▶ What is needed: Copy every one of the rows below word for word, keeping each line unchanged and in its original order.

▶ Dataset items:

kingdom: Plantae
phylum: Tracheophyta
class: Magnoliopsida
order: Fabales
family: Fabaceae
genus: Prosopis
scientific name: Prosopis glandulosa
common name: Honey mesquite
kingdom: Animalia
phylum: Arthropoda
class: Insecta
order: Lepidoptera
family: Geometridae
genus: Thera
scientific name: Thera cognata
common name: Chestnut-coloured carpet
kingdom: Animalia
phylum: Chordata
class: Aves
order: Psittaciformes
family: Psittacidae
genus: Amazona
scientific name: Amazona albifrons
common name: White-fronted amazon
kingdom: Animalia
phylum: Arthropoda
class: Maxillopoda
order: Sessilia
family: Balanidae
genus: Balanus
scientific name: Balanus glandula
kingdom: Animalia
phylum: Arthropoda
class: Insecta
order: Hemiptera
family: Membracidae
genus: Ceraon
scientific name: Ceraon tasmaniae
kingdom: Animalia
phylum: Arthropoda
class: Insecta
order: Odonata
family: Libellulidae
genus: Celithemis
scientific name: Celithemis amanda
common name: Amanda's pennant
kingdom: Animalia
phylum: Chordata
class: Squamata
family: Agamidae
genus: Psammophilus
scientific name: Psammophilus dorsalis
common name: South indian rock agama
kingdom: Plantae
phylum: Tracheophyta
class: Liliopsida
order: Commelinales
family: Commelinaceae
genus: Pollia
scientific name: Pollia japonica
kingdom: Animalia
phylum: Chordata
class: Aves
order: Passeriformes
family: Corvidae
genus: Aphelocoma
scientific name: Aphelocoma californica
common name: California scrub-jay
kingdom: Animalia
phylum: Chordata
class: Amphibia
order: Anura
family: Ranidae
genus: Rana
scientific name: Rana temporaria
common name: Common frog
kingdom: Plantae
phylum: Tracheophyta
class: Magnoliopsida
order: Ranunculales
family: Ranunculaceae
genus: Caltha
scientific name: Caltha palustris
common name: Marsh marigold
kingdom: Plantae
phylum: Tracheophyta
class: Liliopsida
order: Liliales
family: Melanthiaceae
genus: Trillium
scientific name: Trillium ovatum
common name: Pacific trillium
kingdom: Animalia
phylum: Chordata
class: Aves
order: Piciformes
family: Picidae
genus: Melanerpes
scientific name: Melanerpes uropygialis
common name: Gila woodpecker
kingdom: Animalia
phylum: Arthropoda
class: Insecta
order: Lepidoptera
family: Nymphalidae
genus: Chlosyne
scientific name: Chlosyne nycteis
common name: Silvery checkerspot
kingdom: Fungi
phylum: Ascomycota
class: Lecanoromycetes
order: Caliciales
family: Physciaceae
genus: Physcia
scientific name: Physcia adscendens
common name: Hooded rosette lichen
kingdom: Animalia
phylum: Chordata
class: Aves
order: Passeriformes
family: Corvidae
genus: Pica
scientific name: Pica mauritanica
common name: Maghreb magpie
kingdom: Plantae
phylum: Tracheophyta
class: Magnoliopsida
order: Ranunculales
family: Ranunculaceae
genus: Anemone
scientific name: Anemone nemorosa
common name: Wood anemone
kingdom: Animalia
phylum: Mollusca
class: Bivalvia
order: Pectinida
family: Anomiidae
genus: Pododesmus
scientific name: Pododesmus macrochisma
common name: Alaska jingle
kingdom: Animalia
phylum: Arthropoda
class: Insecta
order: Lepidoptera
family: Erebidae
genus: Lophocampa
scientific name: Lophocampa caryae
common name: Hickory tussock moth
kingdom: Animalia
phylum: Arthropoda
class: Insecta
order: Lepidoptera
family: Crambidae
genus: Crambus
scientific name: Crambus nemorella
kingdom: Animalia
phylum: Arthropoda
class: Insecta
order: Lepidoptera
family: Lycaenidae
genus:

▶ Solution for this exercise:
kingdom: Plantae
phylum: Tracheophyta
class: Magnoliopsida
order: Fabales
family: Fabaceae
genus: Prosopis
scientific name: Prosopis glandulosa
common name: Honey mesquite
kingdom: Animalia
phylum: Arthropoda
class: Insecta
order: Lepidoptera
family: Geometridae
genus: Thera
scientific name: Thera cognata
common name: Chestnut-coloured carpet
kingdom: Animalia
phylum: Chordata
class: Aves
order: Psittaciformes
family: Psittacidae
genus: Amazona
scientific name: Amazona albifrons
common name: White-fronted amazon
kingdom: Animalia
phylum: Arthropoda
class: Maxillopoda
order: Sessilia
family: Balanidae
genus: Balanus
scientific name: Balanus glandula
kingdom: Animalia
phylum: Arthropoda
class: Insecta
order: Hemiptera
family: Membracidae
genus: Ceraon
scientific name: Ceraon tasmaniae
kingdom: Animalia
phylum: Arthropoda
class: Insecta
order: Odonata
family: Libellulidae
genus: Celithemis
scientific name: Celithemis amanda
common name: Amanda's pennant
kingdom: Animalia
phylum: Chordata
class: Squamata
family: Agamidae
genus: Psammophilus
scientific name: Psammophilus dorsalis
common name: South indian rock agama
kingdom: Plantae
phylum: Tracheophyta
class: Liliopsida
order: Commelinales
family: Commelinaceae
genus: Pollia
scientific name: Pollia japonica
kingdom: Animalia
phylum: Chordata
class: Aves
order: Passeriformes
family: Corvidae
genus: Aphelocoma
scientific name: Aphelocoma californica
common name: California scrub-jay
kingdom: Animalia
phylum: Chordata
class: Amphibia
order: Anura
family: Ranidae
genus: Rana
scientific name: Rana temporaria
common name: Common frog
kingdom: Plantae
phylum: Tracheophyta
class: Magnoliopsida
order: Ranunculales
family: Ranunculaceae
genus: Caltha
scientific name: Caltha palustris
common name: Marsh marigold
kingdom: Plantae
phylum: Tracheophyta
class: Liliopsida
order: Liliales
family: Melanthiaceae
genus: Trillium
scientific name: Trillium ovatum
common name: Pacific trillium
kingdom: Animalia
phylum: Chordata
class: Aves
order: Piciformes
family: Picidae
genus: Melanerpes
scientific name: Melanerpes uropygialis
common name: Gila woodpecker
kingdom: Animalia
phylum: Arthropoda
class: Insecta
order: Lepidoptera
family: Nymphalidae
genus: Chlosyne
scientific name: Chlosyne nycteis
common name: Silvery checkerspot
kingdom: Fungi
phylum: Ascomycota
class: Lecanoromycetes
order: Caliciales
family: Physciaceae
genus: Physcia
scientific name: Physcia adscendens
common name: Hooded rosette lichen
kingdom: Animalia
phylum: Chordata
class: Aves
order: Passeriformes
family: Corvidae
genus: Pica
scientific name: Pica mauritanica
common name: Maghreb magpie
kingdom: Plantae
phylum: Tracheophyta
class: Magnoliopsida
order: Ranunculales
family: Ranunculaceae
genus: Anemone
scientific name: Anemone nemorosa
common name: Wood anemone
kingdom: Animalia
phylum: Mollusca
class: Bivalvia
order: Pectinida
family: Anomiidae
genus: Pododesmus
scientific name: Pododesmus macrochisma
common name: Alaska jingle
kingdom: Animalia
phylum: Arthropoda
class: Insecta
order: Lepidoptera
family: Erebidae
genus: Lophocampa
scientific name: Lophocampa caryae
common name: Hickory tussock moth
kingdom: Animalia
phylum: Arthropoda
class: Insecta
order: Lepidoptera
family: Crambidae
genus: Crambus
scientific name: Crambus nemorella
kingdom: Animalia
phylum: Arthropoda
class: Insecta
order: Lepidoptera
family: Lycaenidae
genus:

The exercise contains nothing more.